__Aufgabenbeschreibung__:
Entnimm den Datensätzen jede Zeile, in der die Zeichenfolge „Graphics“ vorkommt. Groß- und Kleinschreibung wird dabei unterschieden.

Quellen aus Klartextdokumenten
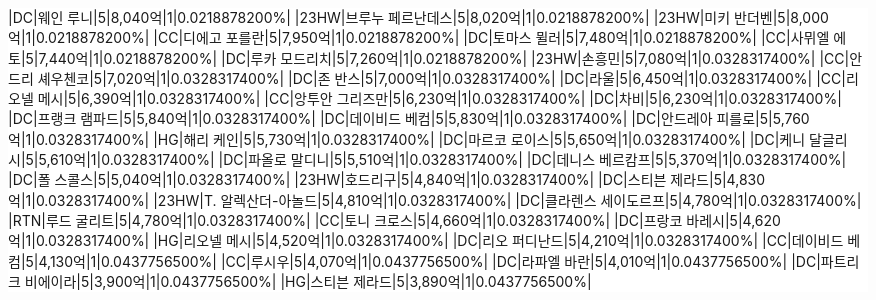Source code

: |DC|웨인 루니|5|8,040억|1|0.0218878200%|
|23HW|브루누 페르난데스|5|8,020억|1|0.0218878200%|
|23HW|미키 반더벤|5|8,000억|1|0.0218878200%|
|CC|디에고 포를란|5|7,950억|1|0.0218878200%|
|DC|토마스 뮐러|5|7,480억|1|0.0218878200%|
|CC|사뮈엘 에토|5|7,440억|1|0.0218878200%|
|DC|루카 모드리치|5|7,260억|1|0.0218878200%|
|23HW|손흥민|5|7,080억|1|0.0328317400%|
|CC|안드리 셰우첸코|5|7,020억|1|0.0328317400%|
|DC|존 반스|5|7,000억|1|0.0328317400%|
|DC|라울|5|6,450억|1|0.0328317400%|
|CC|리오넬 메시|5|6,390억|1|0.0328317400%|
|CC|앙투안 그리즈만|5|6,230억|1|0.0328317400%|
|DC|차비|5|6,230억|1|0.0328317400%|
|DC|프랭크 램파드|5|5,840억|1|0.0328317400%|
|DC|데이비드 베컴|5|5,830억|1|0.0328317400%|
|DC|안드레아 피를로|5|5,760억|1|0.0328317400%|
|HG|해리 케인|5|5,730억|1|0.0328317400%|
|DC|마르코 로이스|5|5,650억|1|0.0328317400%|
|DC|케니 달글리시|5|5,610억|1|0.0328317400%|
|DC|파올로 말디니|5|5,510억|1|0.0328317400%|
|DC|데니스 베르캄프|5|5,370억|1|0.0328317400%|
|DC|폴 스콜스|5|5,040억|1|0.0328317400%|
|23HW|호드리구|5|4,840억|1|0.0328317400%|
|DC|스티븐 제라드|5|4,830억|1|0.0328317400%|
|23HW|T. 알렉산더-아놀드|5|4,810억|1|0.0328317400%|
|DC|클라렌스 세이도르프|5|4,780억|1|0.0328317400%|
|RTN|루드 굴리트|5|4,780억|1|0.0328317400%|
|CC|토니 크로스|5|4,660억|1|0.0328317400%|
|DC|프랑코 바레시|5|4,620억|1|0.0328317400%|
|HG|리오넬 메시|5|4,520억|1|0.0328317400%|
|DC|리오 퍼디난드|5|4,210억|1|0.0328317400%|
|CC|데이비드 베컴|5|4,130억|1|0.0437756500%|
|CC|루시우|5|4,070억|1|0.0437756500%|
|DC|라파엘 바란|5|4,010억|1|0.0437756500%|
|DC|파트리크 비에이라|5|3,900억|1|0.0437756500%|
|HG|스티븐 제라드|5|3,890억|1|0.0437756500%|
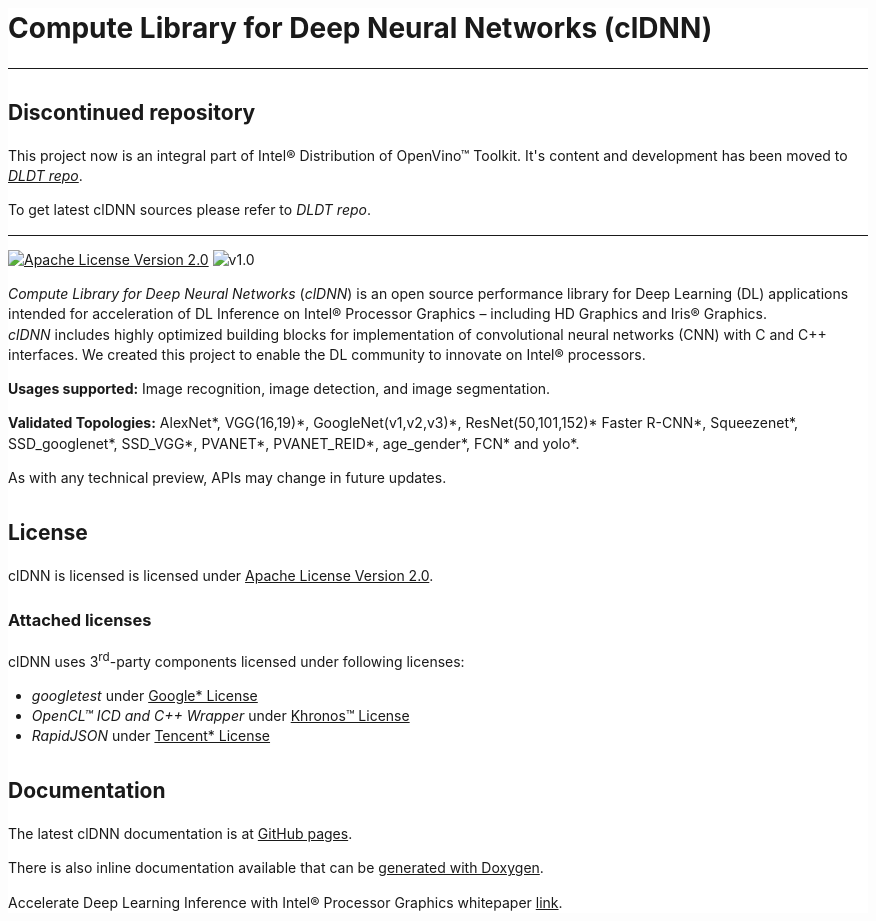 ﻿
# Compute Library for Deep Neural Networks (clDNN)
___
## Discontinued repository
This project now is an integral part of Intel® Distribution of OpenVino™ Toolkit. 
It's content and development has been moved to [*DLDT repo*](https://github.com/opencv/dldt/tree/2019/inference-engine/thirdparty/clDNN).

To get latest clDNN sources please refer to *DLDT repo*.
___
[![Apache License Version 2.0](https://img.shields.io/badge/license-Apache_2.0-green.svg)](LICENSE)
![v1.0](https://img.shields.io/badge/1.0-RC1-green.svg)

*Compute Library for Deep Neural Networks* (*clDNN*) is an open source performance
library for Deep Learning (DL) applications intended for acceleration of
DL Inference on Intel® Processor Graphics – including HD Graphics and
Iris® Graphics.  
*clDNN* includes highly optimized building blocks for implementation of
convolutional neural networks (CNN) with C and C++ interfaces. We created
this project to enable the DL community to innovate on Intel® processors.

**Usages supported:** Image recognition, image detection, and image segmentation.

**Validated Topologies:** AlexNet\*, VGG(16,19)\*, GoogleNet(v1,v2,v3)\*, ResNet(50,101,152)\* Faster R-CNN\*, Squeezenet\*, SSD_googlenet\*, SSD_VGG\*, PVANET\*, PVANET_REID\*, age_gender\*, FCN\* and yolo\*.

As with any technical preview, APIs may change in future updates.

## License
clDNN is licensed is licensed under
[Apache License Version 2.0](http://www.apache.org/licenses/LICENSE-2.0).

### Attached licenses
clDNN uses 3<sup>rd</sup>-party components licensed under following licenses:
- *googletest* under [Google\* License](https://github.com/google/googletest/blob/master/googletest/LICENSE)
- *OpenCL™ ICD and C++ Wrapper* under [Khronos™ License](https://github.com/KhronosGroup/OpenCL-CLHPP/blob/master/LICENSE.txt)
- *RapidJSON* under [Tencent\* License](https://github.com/Tencent/rapidjson/blob/master/license.txt)

## Documentation
The latest clDNN documentation is at [GitHub pages](https://intel.github.io/clDNN/index.html).

There is also inline documentation available that can be [generated with Doxygen](#generating-documentation).

Accelerate Deep Learning Inference with Intel® Processor Graphics whitepaper [link](https://software.intel.com/en-us/articles/accelerating-deep-learning-inference-with-intel-processor-graphics).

__Antwort zur Aufgabe__:
DL Inference on Intel® Processor Graphics – including HD Graphics and
Iris® Graphics.  
Accelerate Deep Learning Inference with Intel® Processor Graphics whitepaper [link](https://software.intel.com/en-us/articles/accelerating-deep-learning-inference-with-intel-processor-graphics).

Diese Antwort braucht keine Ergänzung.